The age when a girl was supposed to be blooming, but instead, she was thrown out of her home by her parents and grandparents.
“It’s okay, Mommy loves you. You’re Mommy’s precious one, and I’m taking you to a home that’s just for us. From now on, I will only be Rico’s mommy. Okay?” Tracie pulled him even closer.
“Okay!” Rico smiled through his tears.
Tracie drove Rico back to the apartment she had rented. Once they arrived, she turned on her phone.
As soon as the phone powered up, it rang.
She figured it was probably Lesa or someone else from the Stanton family. She didn’t want to answer, but Rico saw the call and excitedly shouted, “Mom, it’s Mandy calling!”
Even though Rico was deaf, he was remarkably intelligent.
At just over five years old, he already knew many words.

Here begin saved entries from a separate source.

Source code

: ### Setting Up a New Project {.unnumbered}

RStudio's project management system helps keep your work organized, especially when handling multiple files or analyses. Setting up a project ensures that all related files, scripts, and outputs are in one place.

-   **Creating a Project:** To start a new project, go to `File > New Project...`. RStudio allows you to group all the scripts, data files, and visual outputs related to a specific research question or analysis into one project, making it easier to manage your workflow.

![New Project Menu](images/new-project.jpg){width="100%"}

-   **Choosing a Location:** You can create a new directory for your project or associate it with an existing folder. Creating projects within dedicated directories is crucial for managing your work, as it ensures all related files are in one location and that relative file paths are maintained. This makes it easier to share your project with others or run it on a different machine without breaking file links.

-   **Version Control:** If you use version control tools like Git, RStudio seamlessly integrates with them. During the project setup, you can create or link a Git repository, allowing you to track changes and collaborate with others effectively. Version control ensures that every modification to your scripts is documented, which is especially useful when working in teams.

He recognized the caller as “Mandy.”
Tracie had met Mandy Kaiser when she was ten years old.
At the time, eighteen-year-old Mandy was in a relationship with her eighteen-year-old older brother.
But how could someone from a prestigious family ever accept someone like Mandy-unpolished, lacking refinement, and completely unlike the perfect women they were used to?
That year, her parents sent her brother abroad.
Mandy cried every day outside their house. The housemaids mocked her, calling her a silly, lovesick fool. Only Tra- cie felt sorry for her. She secretly gave Mandy a handkerchief to wipe her tears, and even gave her some snacks, a Barbie doll, and a stuffed animal. She even slipped her some pocket money.